Finals are here so that means that I haven't been spending a lot of time in the kitchen. Most of my time has been sitting in front of my computer with a book in front of me. I guess it's good that I'm not spending time in the kitchen because I'm certainly not getting any exercise! I've been using up things that I've had in the kitchen to avoid going outside in the frigid temperatures and I had some leftover butternut squash from the wild rice salad. I found a recipe to puree the squash and mix it with orzo. It turned out to be pretty good and a fun lunch idea. It did remind me of macaroni and cheese, but without all of the cheese. You can easily adapt it to whatever you like. Add more cheese after the pasta is done. Substitute different spices. Season more as you go. I added some green beans and cherry tomatoes to mine to incorporate some additional textures. The original recipe included bacon but I didn't have any on hand. Maybe Ron would've eaten it had I left the bacon in.
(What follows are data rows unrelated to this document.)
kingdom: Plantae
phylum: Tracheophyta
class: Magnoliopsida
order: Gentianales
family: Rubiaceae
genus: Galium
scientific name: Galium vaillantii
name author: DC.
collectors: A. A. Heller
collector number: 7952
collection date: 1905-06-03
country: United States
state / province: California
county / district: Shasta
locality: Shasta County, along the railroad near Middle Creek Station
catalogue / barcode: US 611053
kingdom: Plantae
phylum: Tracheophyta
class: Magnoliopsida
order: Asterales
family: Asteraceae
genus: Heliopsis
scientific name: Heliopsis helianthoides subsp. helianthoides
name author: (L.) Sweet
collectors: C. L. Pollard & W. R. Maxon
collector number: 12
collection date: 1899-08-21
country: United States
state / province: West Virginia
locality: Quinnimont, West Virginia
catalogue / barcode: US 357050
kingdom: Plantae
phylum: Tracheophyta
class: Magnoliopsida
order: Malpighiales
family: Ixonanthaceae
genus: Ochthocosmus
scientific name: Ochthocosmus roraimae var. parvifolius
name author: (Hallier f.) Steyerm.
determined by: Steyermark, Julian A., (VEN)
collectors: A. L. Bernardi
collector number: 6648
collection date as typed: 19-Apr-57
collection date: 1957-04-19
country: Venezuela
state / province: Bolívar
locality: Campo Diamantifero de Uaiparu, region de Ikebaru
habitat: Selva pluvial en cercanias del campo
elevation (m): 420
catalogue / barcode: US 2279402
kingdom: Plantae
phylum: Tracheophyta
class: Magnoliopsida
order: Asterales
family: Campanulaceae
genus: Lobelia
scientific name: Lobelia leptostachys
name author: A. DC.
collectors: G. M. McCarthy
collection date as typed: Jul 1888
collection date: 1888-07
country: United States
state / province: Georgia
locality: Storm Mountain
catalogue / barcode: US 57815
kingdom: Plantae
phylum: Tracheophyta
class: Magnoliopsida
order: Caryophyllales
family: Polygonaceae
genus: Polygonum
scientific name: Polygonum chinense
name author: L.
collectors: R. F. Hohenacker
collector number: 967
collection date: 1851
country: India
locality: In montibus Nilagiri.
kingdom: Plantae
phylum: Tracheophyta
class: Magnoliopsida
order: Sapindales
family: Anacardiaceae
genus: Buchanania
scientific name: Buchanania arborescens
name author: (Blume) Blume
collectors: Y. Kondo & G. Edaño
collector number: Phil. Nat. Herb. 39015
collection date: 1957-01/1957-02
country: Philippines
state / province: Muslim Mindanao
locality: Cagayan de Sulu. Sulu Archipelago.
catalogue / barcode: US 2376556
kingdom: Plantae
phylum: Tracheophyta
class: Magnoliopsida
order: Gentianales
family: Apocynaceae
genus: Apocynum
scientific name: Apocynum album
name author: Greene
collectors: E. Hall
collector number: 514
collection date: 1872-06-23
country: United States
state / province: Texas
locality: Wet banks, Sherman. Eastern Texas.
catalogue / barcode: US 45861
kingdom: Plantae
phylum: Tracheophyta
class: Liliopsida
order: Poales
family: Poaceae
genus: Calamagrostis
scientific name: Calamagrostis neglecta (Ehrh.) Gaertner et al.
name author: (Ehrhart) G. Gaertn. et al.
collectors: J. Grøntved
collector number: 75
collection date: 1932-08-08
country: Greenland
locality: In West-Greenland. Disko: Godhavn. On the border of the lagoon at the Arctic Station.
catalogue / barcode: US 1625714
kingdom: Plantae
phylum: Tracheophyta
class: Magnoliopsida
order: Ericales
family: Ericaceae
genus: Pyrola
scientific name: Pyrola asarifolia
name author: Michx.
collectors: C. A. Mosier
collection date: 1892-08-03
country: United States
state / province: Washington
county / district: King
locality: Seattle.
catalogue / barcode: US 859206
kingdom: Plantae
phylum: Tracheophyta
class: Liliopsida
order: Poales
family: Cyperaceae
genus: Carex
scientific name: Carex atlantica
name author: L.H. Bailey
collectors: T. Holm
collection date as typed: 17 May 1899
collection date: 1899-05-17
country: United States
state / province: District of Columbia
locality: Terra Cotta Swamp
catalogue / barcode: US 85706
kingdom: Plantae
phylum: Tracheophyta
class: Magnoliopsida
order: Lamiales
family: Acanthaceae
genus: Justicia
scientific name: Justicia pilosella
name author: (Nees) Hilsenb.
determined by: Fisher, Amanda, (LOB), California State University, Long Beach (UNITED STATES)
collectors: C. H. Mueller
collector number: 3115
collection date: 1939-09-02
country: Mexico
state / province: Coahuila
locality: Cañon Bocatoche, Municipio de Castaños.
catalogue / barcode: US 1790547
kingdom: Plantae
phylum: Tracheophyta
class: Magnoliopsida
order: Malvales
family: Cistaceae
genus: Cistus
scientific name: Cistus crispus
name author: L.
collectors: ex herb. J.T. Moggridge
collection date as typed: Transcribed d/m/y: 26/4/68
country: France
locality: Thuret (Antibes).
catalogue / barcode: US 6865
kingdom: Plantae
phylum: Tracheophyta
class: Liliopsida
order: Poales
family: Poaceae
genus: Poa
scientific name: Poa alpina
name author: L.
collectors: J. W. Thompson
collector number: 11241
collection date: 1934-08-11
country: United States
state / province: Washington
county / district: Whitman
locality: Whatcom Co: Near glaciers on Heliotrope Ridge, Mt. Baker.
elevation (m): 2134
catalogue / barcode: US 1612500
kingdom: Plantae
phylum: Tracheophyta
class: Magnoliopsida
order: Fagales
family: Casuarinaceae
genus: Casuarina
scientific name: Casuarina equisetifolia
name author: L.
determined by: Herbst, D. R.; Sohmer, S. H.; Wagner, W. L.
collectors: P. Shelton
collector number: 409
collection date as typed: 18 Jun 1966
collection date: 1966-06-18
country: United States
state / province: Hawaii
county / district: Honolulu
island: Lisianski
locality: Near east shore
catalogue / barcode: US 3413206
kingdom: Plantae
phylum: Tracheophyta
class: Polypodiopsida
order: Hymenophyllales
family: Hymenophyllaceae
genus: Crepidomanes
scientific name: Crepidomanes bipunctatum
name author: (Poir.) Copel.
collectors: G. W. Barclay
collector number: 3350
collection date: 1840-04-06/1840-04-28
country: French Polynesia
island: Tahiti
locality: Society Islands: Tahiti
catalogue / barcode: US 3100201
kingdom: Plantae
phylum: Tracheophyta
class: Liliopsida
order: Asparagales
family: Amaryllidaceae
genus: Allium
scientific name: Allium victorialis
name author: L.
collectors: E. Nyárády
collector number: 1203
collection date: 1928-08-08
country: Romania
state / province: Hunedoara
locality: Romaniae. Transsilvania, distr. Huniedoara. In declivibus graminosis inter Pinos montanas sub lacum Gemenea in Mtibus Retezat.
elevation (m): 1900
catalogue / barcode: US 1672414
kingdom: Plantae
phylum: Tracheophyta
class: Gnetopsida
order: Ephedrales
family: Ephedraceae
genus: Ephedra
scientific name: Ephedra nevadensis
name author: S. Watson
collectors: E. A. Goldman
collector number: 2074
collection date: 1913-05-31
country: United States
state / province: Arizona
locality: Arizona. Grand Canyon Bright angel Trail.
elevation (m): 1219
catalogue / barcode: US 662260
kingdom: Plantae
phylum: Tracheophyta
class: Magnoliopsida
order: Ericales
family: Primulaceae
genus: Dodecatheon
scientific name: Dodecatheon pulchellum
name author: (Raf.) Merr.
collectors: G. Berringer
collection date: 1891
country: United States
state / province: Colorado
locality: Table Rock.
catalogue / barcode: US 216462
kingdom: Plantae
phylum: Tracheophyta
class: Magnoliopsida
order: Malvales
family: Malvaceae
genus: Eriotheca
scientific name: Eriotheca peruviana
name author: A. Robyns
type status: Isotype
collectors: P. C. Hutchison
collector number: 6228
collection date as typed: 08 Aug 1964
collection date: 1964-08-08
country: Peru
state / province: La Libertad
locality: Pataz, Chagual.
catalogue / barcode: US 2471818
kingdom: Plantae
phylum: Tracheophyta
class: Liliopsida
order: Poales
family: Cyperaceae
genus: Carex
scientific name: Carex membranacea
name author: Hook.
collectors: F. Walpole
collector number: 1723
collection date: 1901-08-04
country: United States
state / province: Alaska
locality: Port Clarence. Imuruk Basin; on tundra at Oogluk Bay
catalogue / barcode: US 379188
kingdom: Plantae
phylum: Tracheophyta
adapted from We are Not Martha
- 1/2 butternut squash
- 3 cloves garlic
- 1/2 small white onion
- salt and pepper
- 1/2 C chicken broth
- 1 C orzo, fully cooked
- 1/2 cup parmesan cheese
- Preheat oven to 425 degrees F.
- Cut your squash in half and clean the seeds and membrane out of the half you are using. Put the squash, onion, and garlic on a foil-lined baking sheet. Drizzle with olive oil and sprinkle with salt and pepper. Roast at 425 degrees for about 45 minutes, until veggies are tender.
- While veggies are roasting, cook orzo according to package directions. After draining orzo, stir in 1/2 cup parmesan cheese until evenly distributed and melted.
- Remove veggies from oven and let cool for a few minutes. Remove skin from squash and add squash, onion, garlic and 1/2 C of chicken broth to food processor. Puree, add more chicken broth if you want a thinner puree.
- Mix the puree in with the orzo. Stir in additional ingredients as desired, including extra seasoning. Serve with some pine nuts and extra parmesan cheese!